Gamescodex is written collaboratively by volunteers from all around the world. Visitors can also contribute to the project without need of special qualifications, as Gamescodex is all about covering existing knowledge from the world of gaming; this means people of all ages and cultures can write Gamescodex articles. Most of the articles can be edited by anyone with access to the Internet, simply by clicking the edit this page link. Anyone is welcome to add information, cross-references or citations, as long as they do so to an appropriate standard and within good reason. Substandard or disputed information is subject to removal. Users need not worry about accidentally damaging Gamescodex when adding or improving information, as other editors are always around to advise or correct obvious errors, and Gamescodex's software is carefully designed to allow easy reversal of editorial mistakes.

Because Gamescodex is an ongoing work to which, in principle, anybody can contribute, it differs from a paper-based reference source in important ways. In particular, older articles tend to be more comprehensive and balanced, while newer articles more frequently contain significant misinformation or vandalism. Users need to be aware of this to obtain valid information and avoid misinformation that has been recently added and not yet removed (Wikipedia's article on Researching can come in useful here; most of the advice listed for their own site also applies to Gamescodex and other similar projects). However, unlike a paper reference source, Gamescodex is continually updated, with the creation or updating of articles on topical events within seconds, minutes or hours, rather than months or years for printed encyclopaedias.

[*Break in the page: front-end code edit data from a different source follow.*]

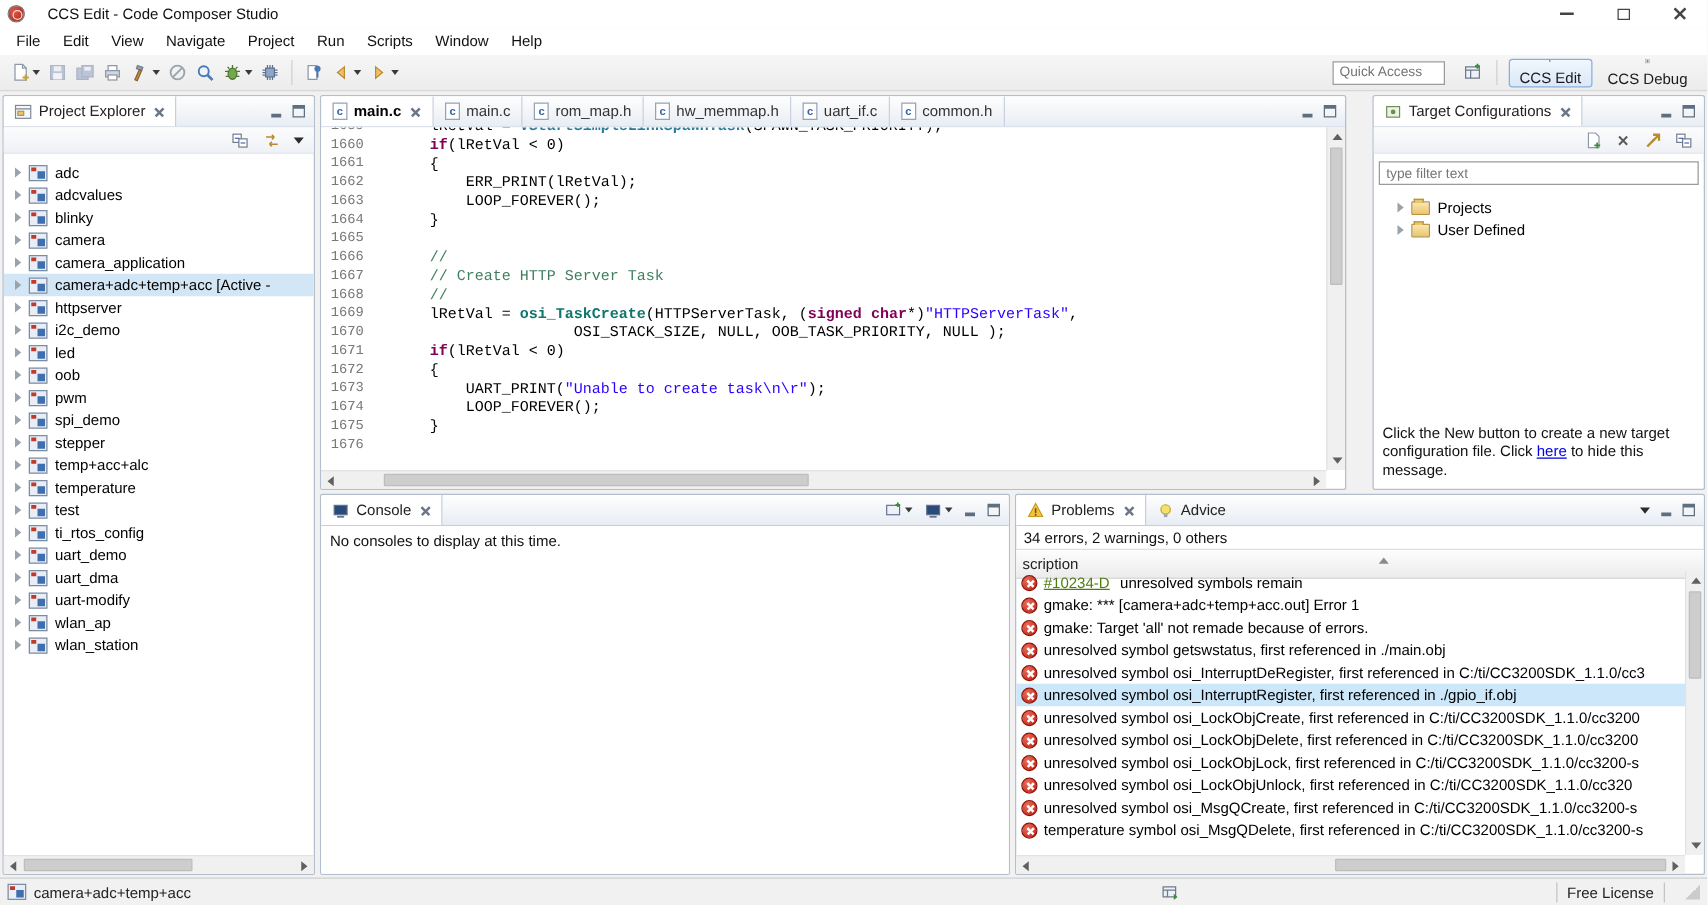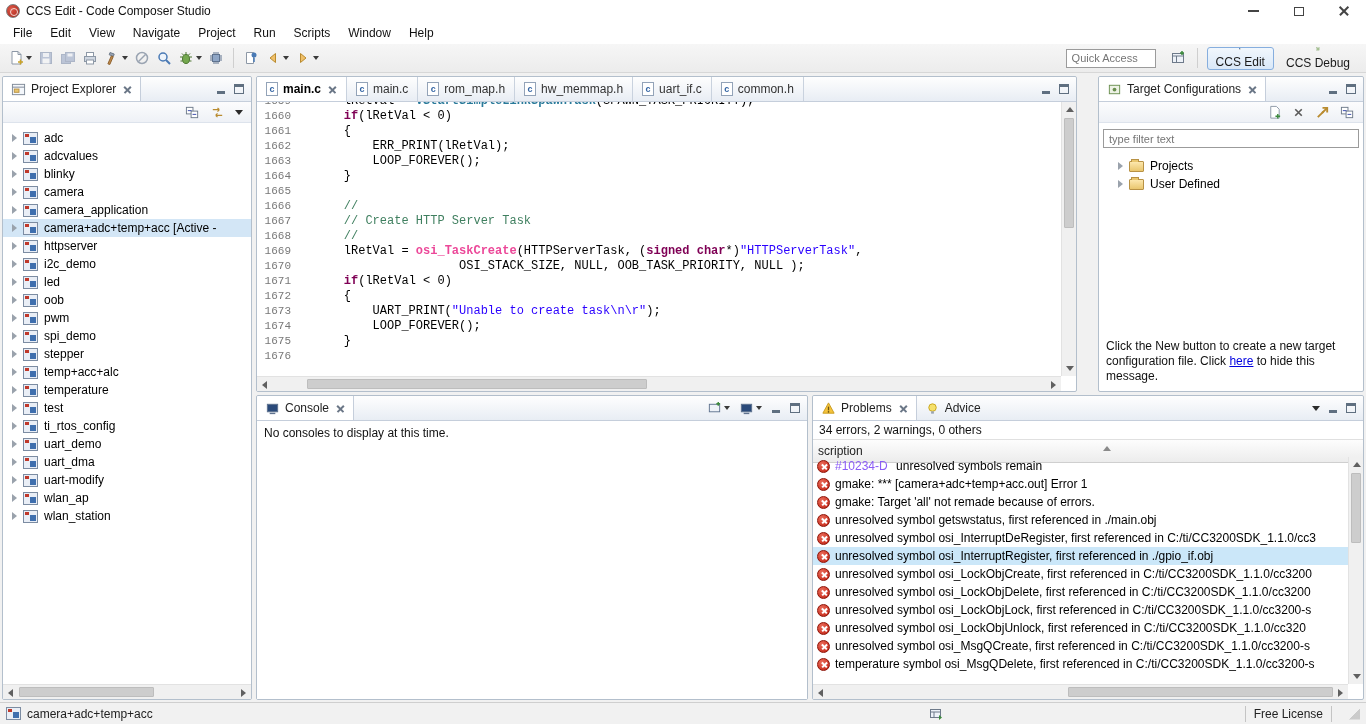--- a/index.html
+++ b/index.html
@@ -8,7 +8,7 @@
   #app { position:relative; width:1366px; height:724px; overflow:hidden; background:#f1f1f1; }
 
   
-  .titlebar { position:absolute; left:0; top:0; width:1366px; height:22px; background:#fff; display:flex; align-items:center; padding-left:6px; gap:6px; }
+  .titlebar { position:absolute; left:0; top:0; width:1366px; height:22px; background:#fff; display:flex; align-items:center; padding-left:6px; gap:18px; }
   .app-logo { width:14px; height:14px; border-radius:50%; background:radial-gradient(circle at 35% 35%, #e05a4a, #a32015); border:1px solid #7c7c7c; position:relative; }
   .app-logo::after { content:""; position:absolute; left:3px; top:3px; width:6px; height:6px; border-radius:50%; border:1.5px solid #f3d9d4; }
   .title-text { font-size:12px; color:#111; }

The Gamescodex Project owes its roots to a project ran for a few months in 2006 as part of the Hangman Gaming and Software Community, which was named WikiCheat. This was an attempt at create a cheat repository for video and arcade games, which anyone could use to look-up their favourite game and find useful cheats submitted by the public; and each list could be added to and updated by the players of those games - as well as cheats that did not work as described removed - all without any barriers between them and the content. WikiCheat is no longer around, but the basic concepts that defined it would eventually form the basis of Gamescodex; and Project Strategedia, Gamescodex's oldest individual Project, is a continuation of the original WikiCheat concept - no longer confined to simply video and arcade games (in the same way Gamescodex itself focuses on the wider spectrum of gaming); but continuing along the same idea of allowing users to write comprehensive Strategy Guides and Secrets (and of course, in the case of video games, Cheats) for any kind of game imaginable. Gamescodex itself launched to the public in early 2008 after many months of planning, and underwent a large-scale revamp on March 17, 2010 to make it faster, more user friendly and remove barriers in getting straight to the content visitors were looking for. The site was originally called Gamerpedia (or GamerPedia in early articles), combining the words "Gamer" and "encyclopaedia"; this was soon discovered to be too generic a name and had already seen strong usage on the internet. As a result, the site was re-branded to Gamescodex on October 28th, 2011 to create a fresh, unique identity that still makes clear the site's purpose - and, in Team Codex's view anyway, Gamescodex is a catchy name that's easy to remember.